Sustainable Propulsion for AUV Applications

Project Overview

Team-based project developing a propulsion system for biodegradable Autonomous Underwater Vehicle (AUV) applications. The project involved designing and prototyping a propulsion system that is environmentally friendly and efficient for underwater exploration and involved developing a pnuematic outgassing system powered by a pressurized fuel cell of hydrogen peroxide and yeast designed by another team and interfaced with our propulsion system. This project was a pre-thesis capstone project in addition to semster-long coursework for ES96.

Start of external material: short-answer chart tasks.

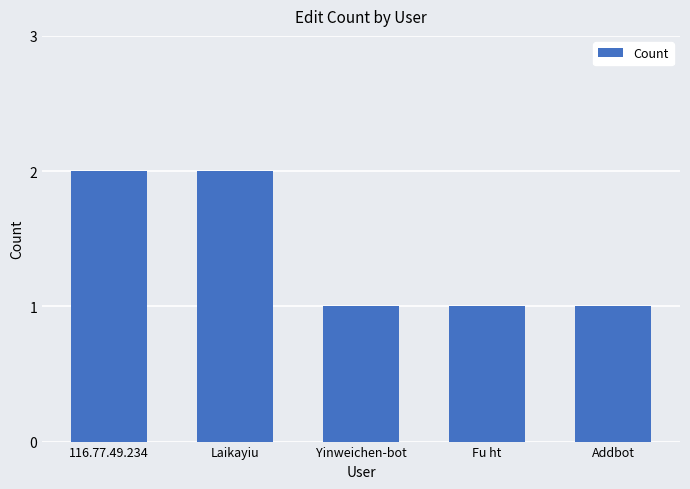

Which has a higher value, Laikayiu or Fu ht?

Laikayiu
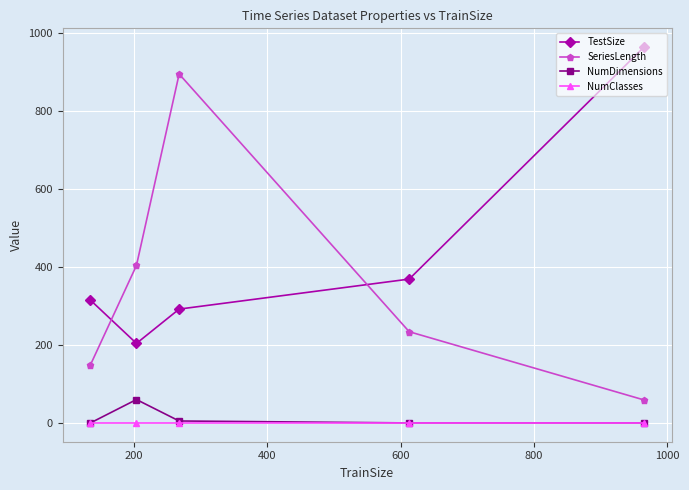

List the series in order of their peak value, highest first.

TestSize, SeriesLength, NumDimensions, NumClasses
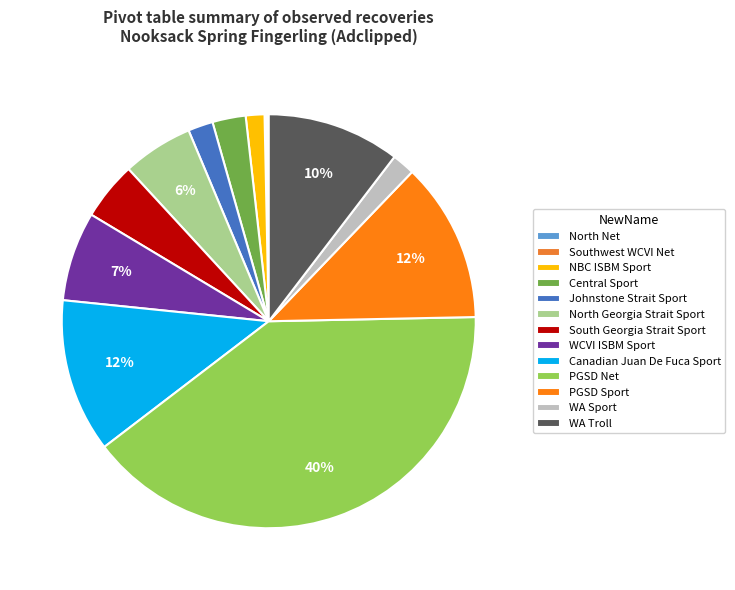

Which category has the smallest portion of the pie?

North Net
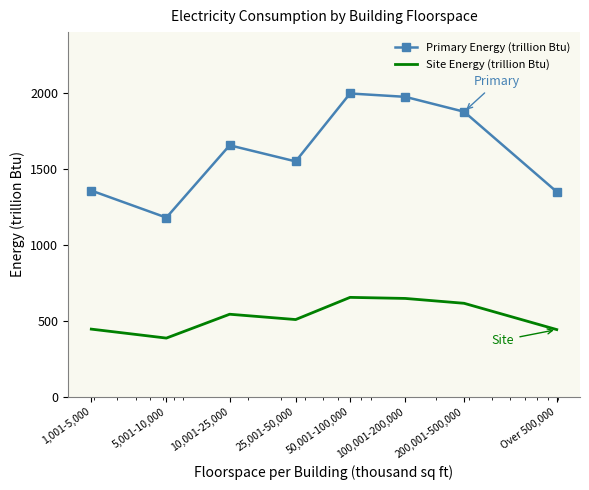

In Primary Energy (trillion Btu), how many points are lower than both neighbors (excluding endpoints)?

2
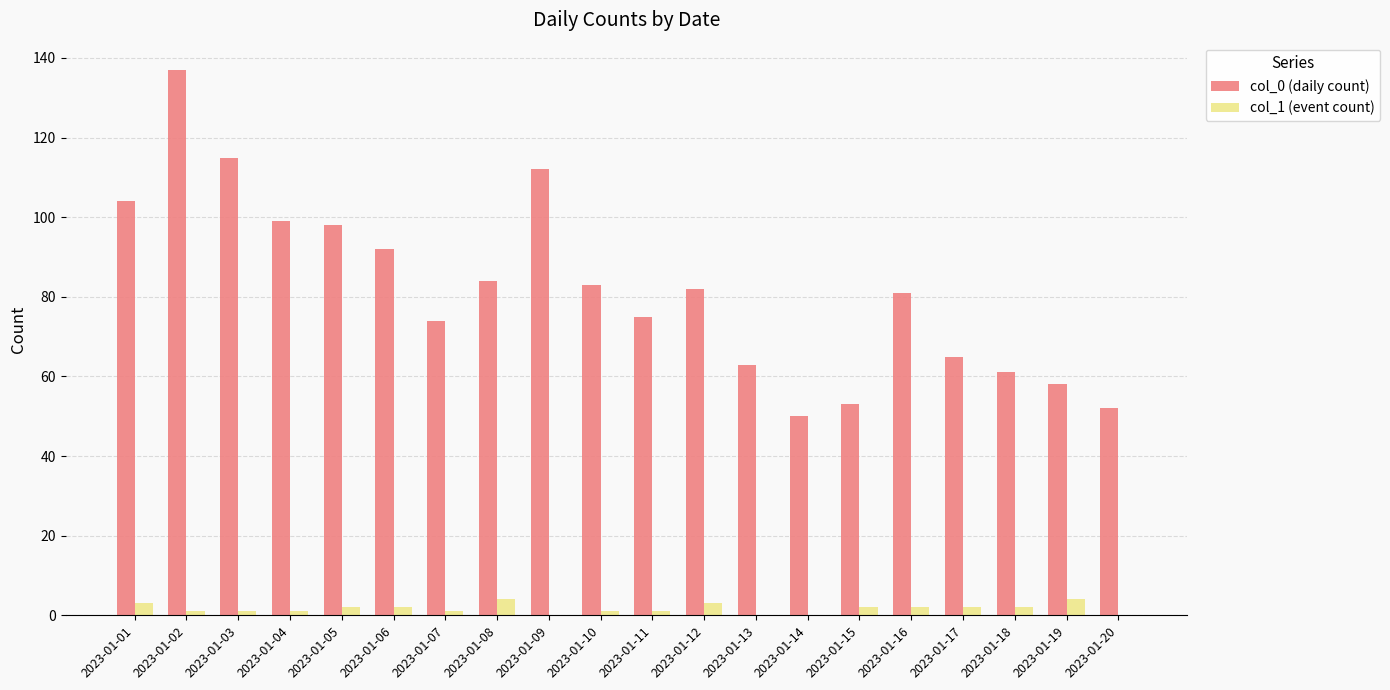

What is the total value across all series at 2023-01-20?

52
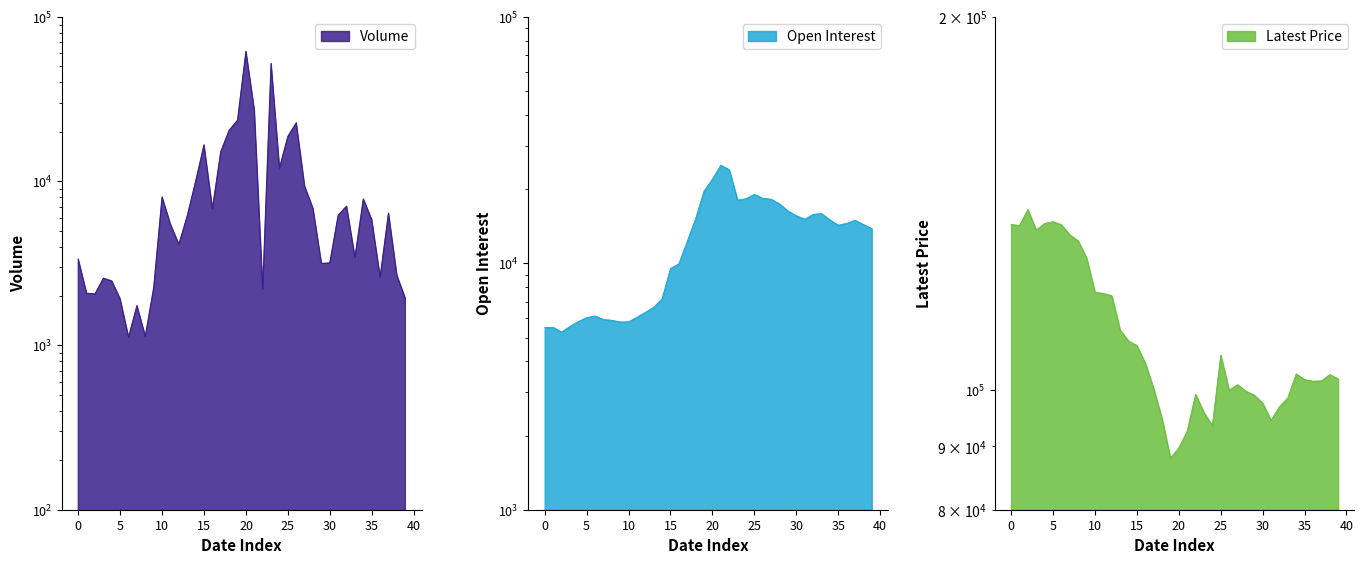

Rank the series at 12 from highest to lowest value.

Latest, Open Interest, Volume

Design Choices & Optimization

In designing our propulsion system, our biggest constraints were designing an outgassing system that could both operate efficiently and effectively while still being adaptable for biodegradable materials in further iteration. This ultimately led us to choose the radial outgassing system for its simplicity, robustness, and better performance under low-pressure conditions. Our propulsion team worked alongside a fuel cell team to integrate the propulsion system with the hydrogen peroxide and yeast-powered outgassing system, which involved developing interface goals in which we determined extended bursts of 20-40psi would create a reasonable, yet still effective thrust output. We then went to work designing a propeller with outgassing channels. Our first iteration had the channels externally attached to the prop, but in further hydrodynamics testing, we found that an integrated approach would be more effective and reduce drag. Additionally, our latest propeller design is much more robust than earlier versions.

Parallel Design Comparison

In our design process, we evaluated multiple propulsion system configurations to determine the most efficient, each with its own advantages and limitations. The three we considered included:

• Converging-Diverging Nozzle Outgassing
• Radial Outgassing from Propeller Blades
• Tesla Turbine Powered Propeller

We ruled out the CD nozzle early since our fuel cell cannot provide the steady, high-quality flow it requires, especially at our relatively low (~30 psi) and inconsistent pressure. We then prototyped both the radial outgassing and Tesla turbine designs and found that radial outgassing produced significantly more thrust and efficiency. The Tesla turbine relies on viscous effects, which are far less effective in water, and also requires tighter manufacturing tolerances. Our ultimate result in testing proved the turbine would nearly completely stall under our low-pressure conditions. In contrast, the radial outgassing system is simpler, more robust, and performs better under low-pressure conditions, making it the most practical choice for our application. Additionally, in considering adaptability for biodegradable materials and precision manufacturing, the radial outgassing system proved to be the most viable option due to tolerance constraints.